=== DATA FOR THE TASK ===

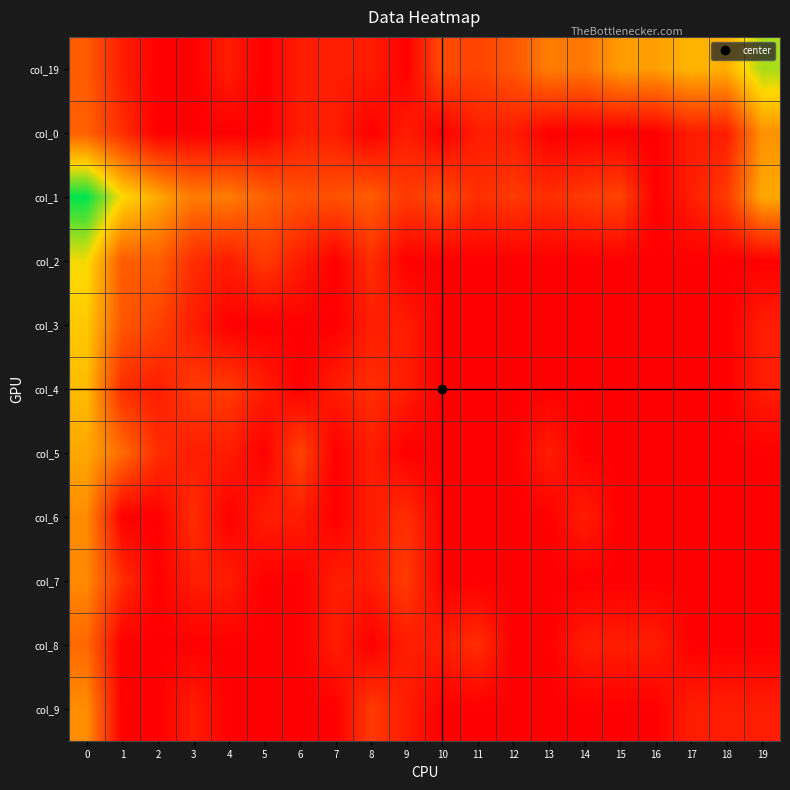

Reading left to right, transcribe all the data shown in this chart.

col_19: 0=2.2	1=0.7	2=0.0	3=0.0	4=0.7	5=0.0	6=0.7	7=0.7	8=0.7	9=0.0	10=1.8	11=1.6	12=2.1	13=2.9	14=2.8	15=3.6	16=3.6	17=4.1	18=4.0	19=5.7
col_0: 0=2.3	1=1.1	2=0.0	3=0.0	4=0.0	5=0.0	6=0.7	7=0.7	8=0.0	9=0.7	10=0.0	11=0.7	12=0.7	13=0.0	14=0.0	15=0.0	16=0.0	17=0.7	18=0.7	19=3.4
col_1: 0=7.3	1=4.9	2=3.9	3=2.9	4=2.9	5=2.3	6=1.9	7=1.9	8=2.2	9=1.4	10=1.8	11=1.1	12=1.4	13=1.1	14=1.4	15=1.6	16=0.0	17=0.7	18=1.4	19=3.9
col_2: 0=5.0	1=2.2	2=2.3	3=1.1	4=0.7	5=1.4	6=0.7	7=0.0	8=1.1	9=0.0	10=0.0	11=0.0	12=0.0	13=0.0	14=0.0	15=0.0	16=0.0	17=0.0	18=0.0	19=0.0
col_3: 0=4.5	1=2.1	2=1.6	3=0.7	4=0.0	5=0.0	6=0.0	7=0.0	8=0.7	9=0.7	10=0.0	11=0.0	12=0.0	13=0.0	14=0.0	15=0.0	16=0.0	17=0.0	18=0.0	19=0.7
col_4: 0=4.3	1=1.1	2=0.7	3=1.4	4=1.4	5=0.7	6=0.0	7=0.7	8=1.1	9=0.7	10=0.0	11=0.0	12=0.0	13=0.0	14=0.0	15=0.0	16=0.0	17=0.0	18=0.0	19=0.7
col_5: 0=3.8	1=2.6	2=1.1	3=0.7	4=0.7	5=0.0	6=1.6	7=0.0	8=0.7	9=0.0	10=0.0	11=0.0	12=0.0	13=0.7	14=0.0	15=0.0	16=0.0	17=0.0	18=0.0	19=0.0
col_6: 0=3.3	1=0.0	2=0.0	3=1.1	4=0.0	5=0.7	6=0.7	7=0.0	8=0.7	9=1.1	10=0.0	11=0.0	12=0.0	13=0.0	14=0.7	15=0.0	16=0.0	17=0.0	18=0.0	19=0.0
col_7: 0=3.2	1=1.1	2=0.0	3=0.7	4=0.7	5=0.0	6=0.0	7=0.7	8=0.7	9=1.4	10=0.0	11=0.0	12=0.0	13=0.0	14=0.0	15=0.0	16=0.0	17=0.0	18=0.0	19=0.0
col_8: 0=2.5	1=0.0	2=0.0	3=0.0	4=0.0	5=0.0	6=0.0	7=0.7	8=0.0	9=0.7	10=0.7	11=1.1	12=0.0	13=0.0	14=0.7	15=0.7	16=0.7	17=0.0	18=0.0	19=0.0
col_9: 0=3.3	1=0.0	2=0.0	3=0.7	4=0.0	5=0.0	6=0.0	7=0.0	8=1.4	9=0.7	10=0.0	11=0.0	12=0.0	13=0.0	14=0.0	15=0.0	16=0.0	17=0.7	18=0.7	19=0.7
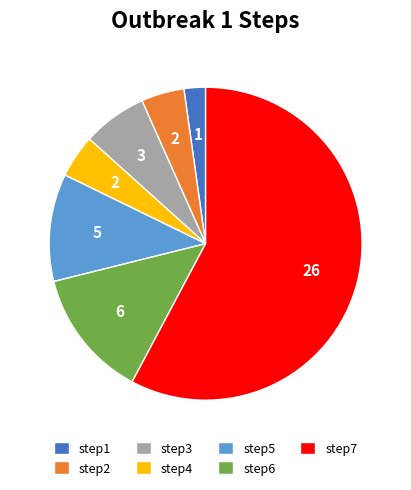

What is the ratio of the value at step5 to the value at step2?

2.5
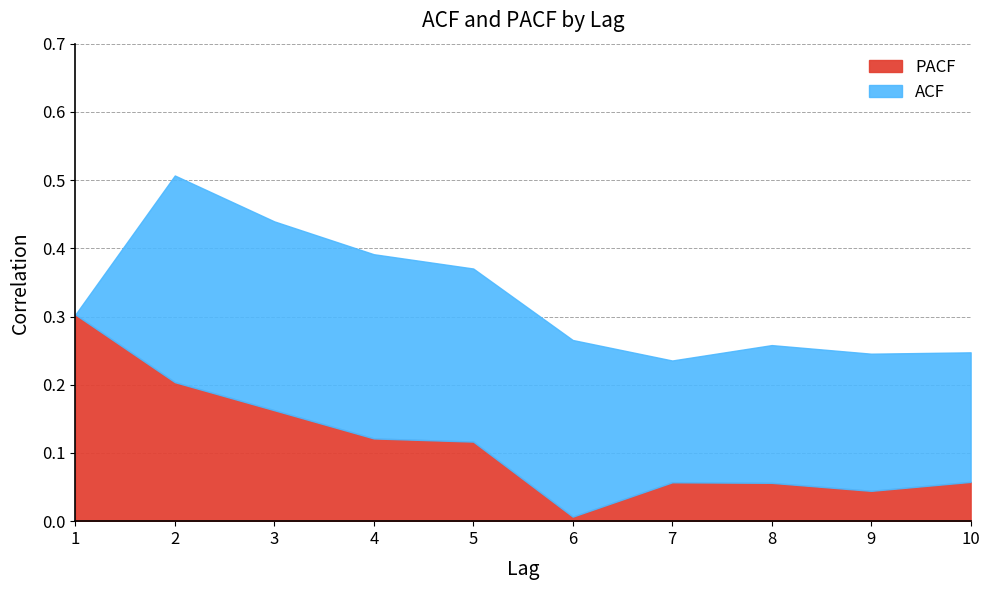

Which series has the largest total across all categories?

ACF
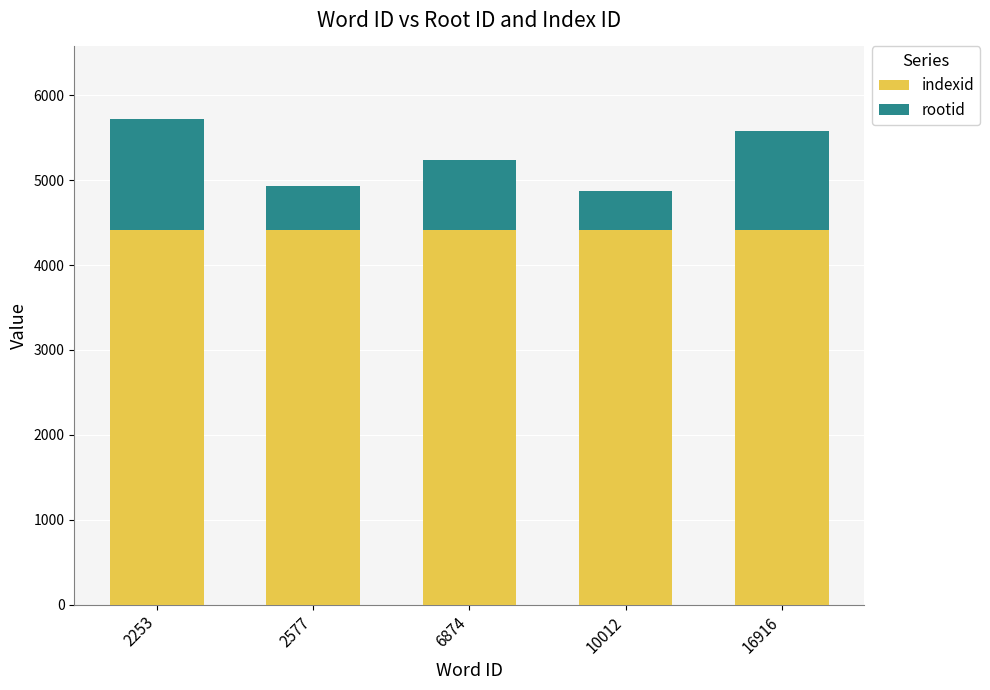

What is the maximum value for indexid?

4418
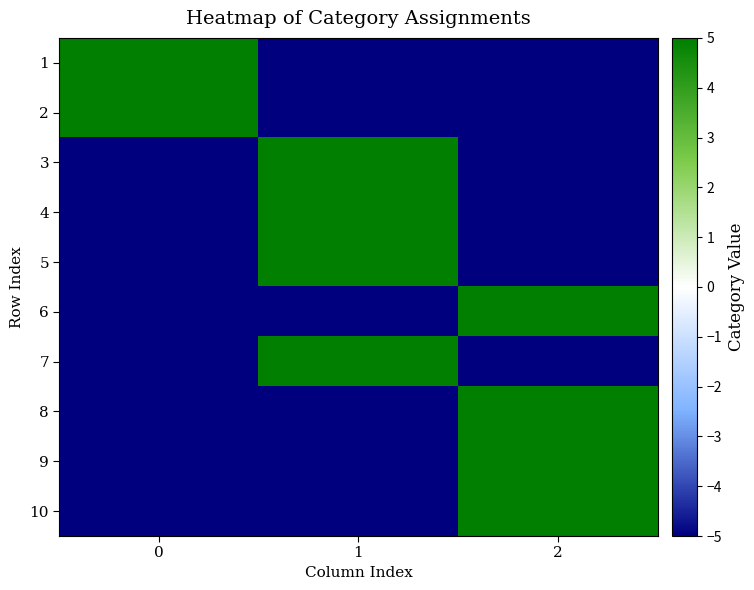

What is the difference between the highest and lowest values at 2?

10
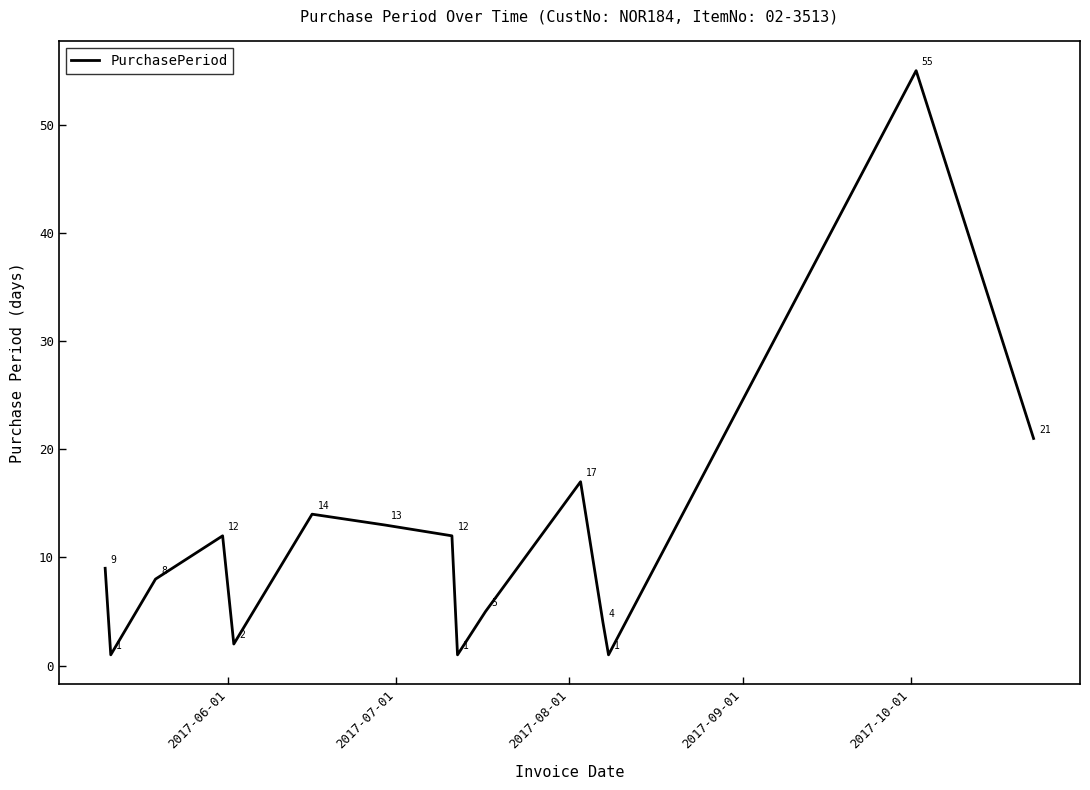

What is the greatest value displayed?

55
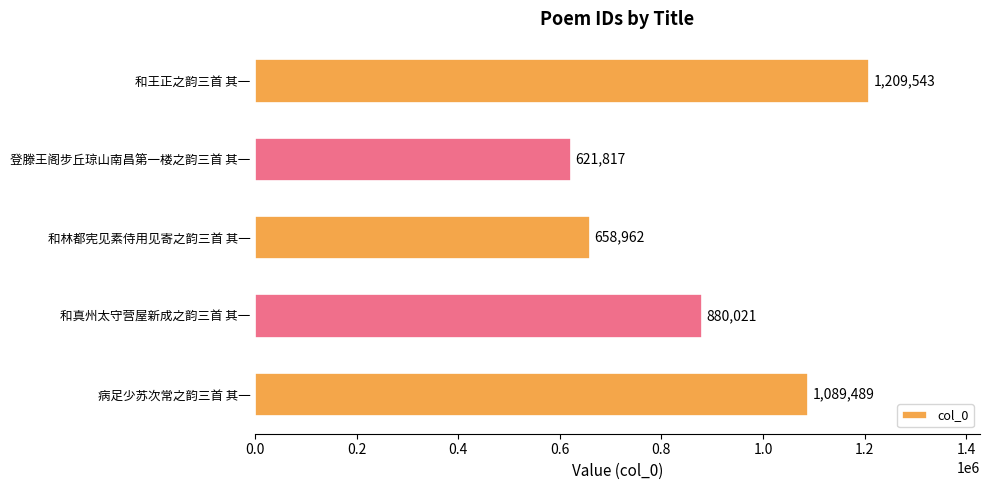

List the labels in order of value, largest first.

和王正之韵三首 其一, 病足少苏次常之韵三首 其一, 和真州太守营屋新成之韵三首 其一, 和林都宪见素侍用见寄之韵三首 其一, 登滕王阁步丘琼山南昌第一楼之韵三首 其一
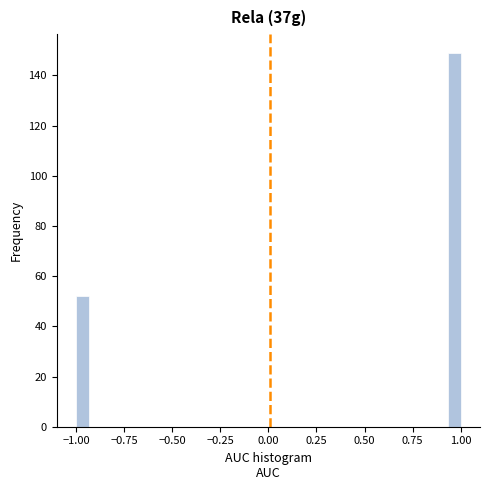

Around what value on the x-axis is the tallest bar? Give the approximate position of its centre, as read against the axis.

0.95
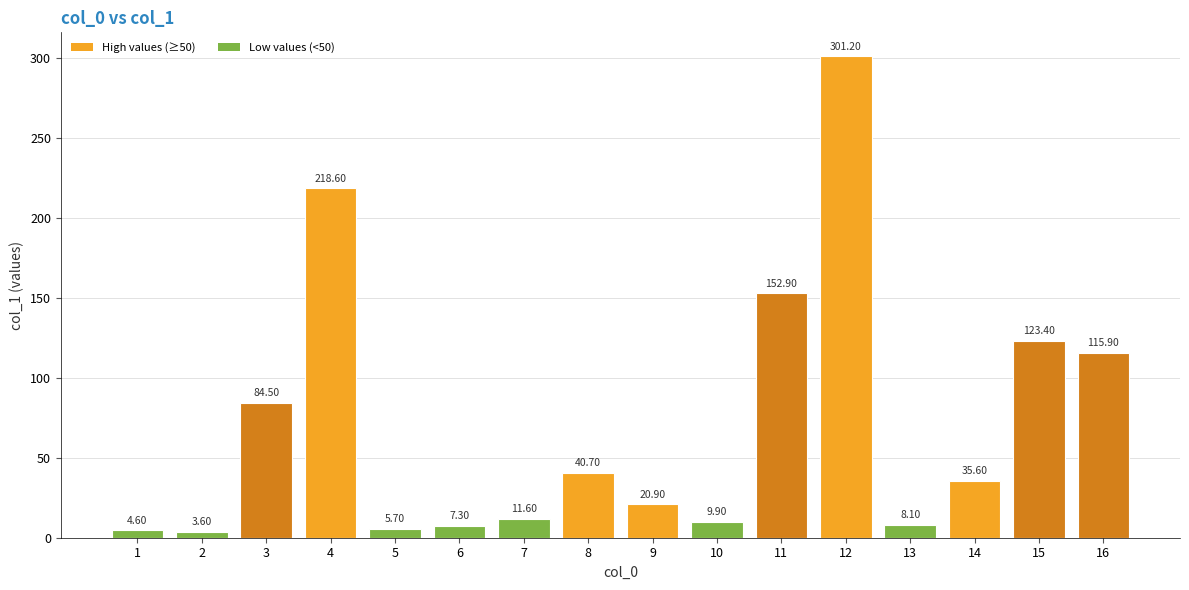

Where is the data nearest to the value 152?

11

===

- **EXERCISE REQUIREMENTS**
Quote every entry above word for word, leaving out the pictures.

- **EXPECTED ANSWER**
Reading left to right, transcribe all the data shown in this chart.

col_19: 0=2.2	1=0.7	2=0.0	3=0.0	4=0.7	5=0.0	6=0.7	7=0.7	8=0.7	9=0.0	10=1.8	11=1.6	12=2.1	13=2.9	14=2.8	15=3.6	16=3.6	17=4.1	18=4.0	19=5.7
col_0: 0=2.3	1=1.1	2=0.0	3=0.0	4=0.0	5=0.0	6=0.7	7=0.7	8=0.0	9=0.7	10=0.0	11=0.7	12=0.7	13=0.0	14=0.0	15=0.0	16=0.0	17=0.7	18=0.7	19=3.4
col_1: 0=7.3	1=4.9	2=3.9	3=2.9	4=2.9	5=2.3	6=1.9	7=1.9	8=2.2	9=1.4	10=1.8	11=1.1	12=1.4	13=1.1	14=1.4	15=1.6	16=0.0	17=0.7	18=1.4	19=3.9
col_2: 0=5.0	1=2.2	2=2.3	3=1.1	4=0.7	5=1.4	6=0.7	7=0.0	8=1.1	9=0.0	10=0.0	11=0.0	12=0.0	13=0.0	14=0.0	15=0.0	16=0.0	17=0.0	18=0.0	19=0.0
col_3: 0=4.5	1=2.1	2=1.6	3=0.7	4=0.0	5=0.0	6=0.0	7=0.0	8=0.7	9=0.7	10=0.0	11=0.0	12=0.0	13=0.0	14=0.0	15=0.0	16=0.0	17=0.0	18=0.0	19=0.7
col_4: 0=4.3	1=1.1	2=0.7	3=1.4	4=1.4	5=0.7	6=0.0	7=0.7	8=1.1	9=0.7	10=0.0	11=0.0	12=0.0	13=0.0	14=0.0	15=0.0	16=0.0	17=0.0	18=0.0	19=0.7
col_5: 0=3.8	1=2.6	2=1.1	3=0.7	4=0.7	5=0.0	6=1.6	7=0.0	8=0.7	9=0.0	10=0.0	11=0.0	12=0.0	13=0.7	14=0.0	15=0.0	16=0.0	17=0.0	18=0.0	19=0.0
col_6: 0=3.3	1=0.0	2=0.0	3=1.1	4=0.0	5=0.7	6=0.7	7=0.0	8=0.7	9=1.1	10=0.0	11=0.0	12=0.0	13=0.0	14=0.7	15=0.0	16=0.0	17=0.0	18=0.0	19=0.0
col_7: 0=3.2	1=1.1	2=0.0	3=0.7	4=0.7	5=0.0	6=0.0	7=0.7	8=0.7	9=1.4	10=0.0	11=0.0	12=0.0	13=0.0	14=0.0	15=0.0	16=0.0	17=0.0	18=0.0	19=0.0
col_8: 0=2.5	1=0.0	2=0.0	3=0.0	4=0.0	5=0.0	6=0.0	7=0.7	8=0.0	9=0.7	10=0.7	11=1.1	12=0.0	13=0.0	14=0.7	15=0.7	16=0.7	17=0.0	18=0.0	19=0.0
col_9: 0=3.3	1=0.0	2=0.0	3=0.7	4=0.0	5=0.0	6=0.0	7=0.0	8=1.4	9=0.7	10=0.0	11=0.0	12=0.0	13=0.0	14=0.0	15=0.0	16=0.0	17=0.7	18=0.7	19=0.7

What is the ratio of the value at step5 to the value at step2?

2.5

Which series has the largest total across all categories?

ACF

What is the maximum value for indexid?

4418

What is the difference between the highest and lowest values at 2?

10

What is the greatest value displayed?

55

List the labels in order of value, largest first.

和王正之韵三首 其一, 病足少苏次常之韵三首 其一, 和真州太守营屋新成之韵三首 其一, 和林都宪见素侍用见寄之韵三首 其一, 登滕王阁步丘琼山南昌第一楼之韵三首 其一

Around what value on the x-axis is the tallest bar? Give the approximate position of its centre, as read against the axis.

0.95

Where is the data nearest to the value 152?

11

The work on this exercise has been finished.